There’s a dissonance between the lyrics, which are so inward, and the public consumption of the song.
Once I identified what my show was and what I wanted people to experience, I was able to control those emotions a lot more. I really related to Alexie’s idea that you do the work by writing the thing. Then the notion of then going out and releasing it to the world and revisiting and revisiting it is difficult, but it’s so rewarding.
Your performances at sites like the Chinati Foundation in Marfa, Texas, and the Guggenheim Museum in New York connect your work to institutional spaces that have excluded black artists and their cultural production. Do you feel anxiety making your entrance into the art world?

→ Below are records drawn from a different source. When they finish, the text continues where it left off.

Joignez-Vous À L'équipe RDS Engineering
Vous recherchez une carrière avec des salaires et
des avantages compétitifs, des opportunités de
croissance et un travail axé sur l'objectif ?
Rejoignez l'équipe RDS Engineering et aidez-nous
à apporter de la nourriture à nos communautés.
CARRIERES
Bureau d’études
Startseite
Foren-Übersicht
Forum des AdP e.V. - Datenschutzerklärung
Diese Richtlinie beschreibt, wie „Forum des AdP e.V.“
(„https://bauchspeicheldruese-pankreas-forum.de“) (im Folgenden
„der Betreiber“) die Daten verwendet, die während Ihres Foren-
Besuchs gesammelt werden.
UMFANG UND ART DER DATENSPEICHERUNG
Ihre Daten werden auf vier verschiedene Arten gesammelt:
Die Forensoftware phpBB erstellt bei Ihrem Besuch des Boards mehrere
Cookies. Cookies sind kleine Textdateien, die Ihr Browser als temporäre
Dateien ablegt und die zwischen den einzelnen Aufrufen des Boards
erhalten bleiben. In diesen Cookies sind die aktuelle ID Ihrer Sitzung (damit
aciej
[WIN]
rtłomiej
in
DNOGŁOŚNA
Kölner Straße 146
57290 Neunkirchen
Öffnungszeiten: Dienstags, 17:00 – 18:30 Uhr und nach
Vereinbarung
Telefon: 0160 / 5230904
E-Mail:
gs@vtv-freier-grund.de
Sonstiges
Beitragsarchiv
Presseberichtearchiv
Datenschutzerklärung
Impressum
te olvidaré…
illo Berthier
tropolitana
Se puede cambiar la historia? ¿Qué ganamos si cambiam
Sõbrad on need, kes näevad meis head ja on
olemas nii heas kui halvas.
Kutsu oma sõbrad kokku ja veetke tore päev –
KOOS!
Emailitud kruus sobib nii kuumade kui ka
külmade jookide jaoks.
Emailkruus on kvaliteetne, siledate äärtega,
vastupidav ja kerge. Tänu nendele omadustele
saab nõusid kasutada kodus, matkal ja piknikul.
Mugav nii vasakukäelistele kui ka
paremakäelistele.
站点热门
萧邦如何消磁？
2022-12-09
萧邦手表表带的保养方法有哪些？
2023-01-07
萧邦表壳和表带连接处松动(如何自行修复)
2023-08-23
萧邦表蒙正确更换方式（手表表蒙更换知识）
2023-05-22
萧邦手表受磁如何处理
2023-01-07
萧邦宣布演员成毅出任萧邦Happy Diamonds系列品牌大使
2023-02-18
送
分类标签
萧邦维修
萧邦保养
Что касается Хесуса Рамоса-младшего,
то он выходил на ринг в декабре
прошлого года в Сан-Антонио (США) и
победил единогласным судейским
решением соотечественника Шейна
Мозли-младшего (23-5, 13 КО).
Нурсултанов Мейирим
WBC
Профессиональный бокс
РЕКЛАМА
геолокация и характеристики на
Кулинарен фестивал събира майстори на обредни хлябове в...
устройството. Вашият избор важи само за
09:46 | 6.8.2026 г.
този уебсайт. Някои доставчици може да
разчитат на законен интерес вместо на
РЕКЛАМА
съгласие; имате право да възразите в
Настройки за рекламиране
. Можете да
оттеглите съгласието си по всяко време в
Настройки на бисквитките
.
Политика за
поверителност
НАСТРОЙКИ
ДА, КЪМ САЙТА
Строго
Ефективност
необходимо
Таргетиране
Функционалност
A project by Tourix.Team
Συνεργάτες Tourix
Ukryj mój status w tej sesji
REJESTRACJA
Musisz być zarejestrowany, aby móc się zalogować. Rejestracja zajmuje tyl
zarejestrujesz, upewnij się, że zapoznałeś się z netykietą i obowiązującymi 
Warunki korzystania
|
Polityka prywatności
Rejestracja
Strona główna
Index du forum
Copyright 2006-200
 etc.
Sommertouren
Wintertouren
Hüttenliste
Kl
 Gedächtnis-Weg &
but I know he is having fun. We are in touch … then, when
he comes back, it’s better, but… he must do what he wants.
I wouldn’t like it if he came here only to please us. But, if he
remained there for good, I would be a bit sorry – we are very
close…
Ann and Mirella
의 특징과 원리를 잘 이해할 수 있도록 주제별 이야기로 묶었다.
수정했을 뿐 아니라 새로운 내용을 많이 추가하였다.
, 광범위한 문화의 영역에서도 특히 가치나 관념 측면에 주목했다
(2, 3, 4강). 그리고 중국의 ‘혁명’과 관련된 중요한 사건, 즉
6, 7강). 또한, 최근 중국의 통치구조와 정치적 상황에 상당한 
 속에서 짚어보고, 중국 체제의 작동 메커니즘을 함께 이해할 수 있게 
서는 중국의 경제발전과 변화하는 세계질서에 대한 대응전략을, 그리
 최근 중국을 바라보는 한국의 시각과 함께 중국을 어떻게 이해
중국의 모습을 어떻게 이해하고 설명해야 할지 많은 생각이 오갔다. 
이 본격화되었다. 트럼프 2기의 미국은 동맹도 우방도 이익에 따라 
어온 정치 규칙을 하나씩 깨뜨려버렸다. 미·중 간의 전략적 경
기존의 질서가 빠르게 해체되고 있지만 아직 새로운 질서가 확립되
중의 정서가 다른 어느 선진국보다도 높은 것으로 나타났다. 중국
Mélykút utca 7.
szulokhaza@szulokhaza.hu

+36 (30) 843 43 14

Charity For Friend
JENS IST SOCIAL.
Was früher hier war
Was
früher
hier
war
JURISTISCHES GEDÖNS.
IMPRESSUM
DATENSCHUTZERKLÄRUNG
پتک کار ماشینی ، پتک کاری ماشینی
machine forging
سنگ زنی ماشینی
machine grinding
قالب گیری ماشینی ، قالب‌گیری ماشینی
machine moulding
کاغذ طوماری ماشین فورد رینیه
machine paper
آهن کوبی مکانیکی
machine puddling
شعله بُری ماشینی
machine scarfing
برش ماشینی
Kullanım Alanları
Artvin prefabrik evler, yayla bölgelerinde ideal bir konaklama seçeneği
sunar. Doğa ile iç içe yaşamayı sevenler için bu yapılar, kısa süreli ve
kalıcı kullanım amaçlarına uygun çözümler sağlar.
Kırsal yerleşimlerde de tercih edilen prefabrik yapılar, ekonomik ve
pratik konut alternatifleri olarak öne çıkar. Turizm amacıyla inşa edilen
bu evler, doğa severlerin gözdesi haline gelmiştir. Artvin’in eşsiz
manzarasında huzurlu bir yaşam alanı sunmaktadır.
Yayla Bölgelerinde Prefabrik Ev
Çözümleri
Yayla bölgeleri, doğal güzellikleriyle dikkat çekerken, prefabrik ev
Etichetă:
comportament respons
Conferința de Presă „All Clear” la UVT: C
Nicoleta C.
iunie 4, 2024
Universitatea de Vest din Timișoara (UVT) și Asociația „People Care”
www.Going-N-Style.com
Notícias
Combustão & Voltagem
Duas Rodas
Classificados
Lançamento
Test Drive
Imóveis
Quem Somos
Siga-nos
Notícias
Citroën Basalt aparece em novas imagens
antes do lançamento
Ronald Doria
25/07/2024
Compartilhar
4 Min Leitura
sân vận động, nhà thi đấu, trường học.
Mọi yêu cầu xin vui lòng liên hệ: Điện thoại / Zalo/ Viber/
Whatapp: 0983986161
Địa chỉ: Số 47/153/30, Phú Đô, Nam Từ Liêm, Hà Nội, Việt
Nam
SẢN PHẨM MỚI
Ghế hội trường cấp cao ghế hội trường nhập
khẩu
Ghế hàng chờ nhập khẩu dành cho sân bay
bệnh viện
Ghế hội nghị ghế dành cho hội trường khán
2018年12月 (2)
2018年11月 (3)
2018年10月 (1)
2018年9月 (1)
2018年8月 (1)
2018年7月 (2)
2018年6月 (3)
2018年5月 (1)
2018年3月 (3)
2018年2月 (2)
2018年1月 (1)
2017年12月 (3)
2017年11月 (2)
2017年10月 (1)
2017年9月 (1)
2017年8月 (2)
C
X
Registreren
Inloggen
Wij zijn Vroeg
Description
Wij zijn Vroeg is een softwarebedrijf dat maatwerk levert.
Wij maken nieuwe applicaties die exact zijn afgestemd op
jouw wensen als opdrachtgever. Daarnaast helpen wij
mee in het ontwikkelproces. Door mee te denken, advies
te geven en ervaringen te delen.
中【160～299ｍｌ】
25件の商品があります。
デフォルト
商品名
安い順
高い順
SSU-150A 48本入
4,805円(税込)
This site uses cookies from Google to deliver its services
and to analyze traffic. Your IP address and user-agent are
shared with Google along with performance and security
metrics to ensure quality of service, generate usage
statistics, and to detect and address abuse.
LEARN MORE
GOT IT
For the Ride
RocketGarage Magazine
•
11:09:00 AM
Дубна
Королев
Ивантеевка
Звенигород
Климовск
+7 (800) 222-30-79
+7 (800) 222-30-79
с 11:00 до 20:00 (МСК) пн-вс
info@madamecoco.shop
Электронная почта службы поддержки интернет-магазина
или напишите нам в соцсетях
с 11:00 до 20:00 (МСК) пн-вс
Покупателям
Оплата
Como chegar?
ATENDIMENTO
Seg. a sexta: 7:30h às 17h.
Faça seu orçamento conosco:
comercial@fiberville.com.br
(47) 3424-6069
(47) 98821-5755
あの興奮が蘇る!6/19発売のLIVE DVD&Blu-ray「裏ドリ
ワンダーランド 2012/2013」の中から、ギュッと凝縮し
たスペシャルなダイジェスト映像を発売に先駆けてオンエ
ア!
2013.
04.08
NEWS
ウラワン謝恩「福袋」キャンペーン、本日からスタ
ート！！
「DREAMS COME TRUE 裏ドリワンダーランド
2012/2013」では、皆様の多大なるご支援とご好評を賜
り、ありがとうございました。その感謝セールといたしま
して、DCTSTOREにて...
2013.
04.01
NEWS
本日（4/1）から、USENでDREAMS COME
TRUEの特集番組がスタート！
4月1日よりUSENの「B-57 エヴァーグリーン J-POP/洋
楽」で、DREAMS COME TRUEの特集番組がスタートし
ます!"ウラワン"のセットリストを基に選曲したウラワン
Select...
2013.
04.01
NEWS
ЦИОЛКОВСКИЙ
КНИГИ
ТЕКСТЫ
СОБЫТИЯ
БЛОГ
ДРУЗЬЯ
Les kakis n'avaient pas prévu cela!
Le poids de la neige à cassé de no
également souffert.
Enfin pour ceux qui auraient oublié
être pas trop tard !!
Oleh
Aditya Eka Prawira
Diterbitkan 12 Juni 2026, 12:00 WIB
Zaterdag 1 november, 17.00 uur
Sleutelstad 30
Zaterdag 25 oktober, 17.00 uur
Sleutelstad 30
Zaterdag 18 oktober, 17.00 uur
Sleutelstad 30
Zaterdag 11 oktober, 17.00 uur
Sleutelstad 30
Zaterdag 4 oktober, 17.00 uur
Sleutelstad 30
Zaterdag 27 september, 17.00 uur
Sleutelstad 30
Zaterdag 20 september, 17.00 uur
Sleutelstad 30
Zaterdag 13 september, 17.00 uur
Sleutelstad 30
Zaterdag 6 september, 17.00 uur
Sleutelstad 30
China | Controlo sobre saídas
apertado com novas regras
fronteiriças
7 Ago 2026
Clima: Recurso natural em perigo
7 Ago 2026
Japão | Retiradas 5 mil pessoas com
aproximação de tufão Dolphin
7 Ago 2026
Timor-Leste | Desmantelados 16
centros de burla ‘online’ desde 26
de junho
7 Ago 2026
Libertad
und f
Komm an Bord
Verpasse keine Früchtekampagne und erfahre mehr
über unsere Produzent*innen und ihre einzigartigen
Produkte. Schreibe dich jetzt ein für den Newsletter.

On one hand, I feel really, really grateful and just really lucky that my mom introduced us to black art at a very young age. But I don’t think that I ever saw this idea of existing as a performance artist or a multifaceted artist as a possibility as a black woman. Over the last 10 years, we’ve become more understanding and supportive of multidimensional artists, but there’s still such a long way to go. I have made myself pretty clear that I’m not interested in entering these spaces unless I am wholeheartedly occupying the space. I can’t even tell you what going down that rotunda [at the Guggenheim] felt like, seeing all of those black and brown faces. I am constantly trying to keep [connected] to my 13-, 14-, 15-year-old self. Imagine what it would have meant to see that at that age.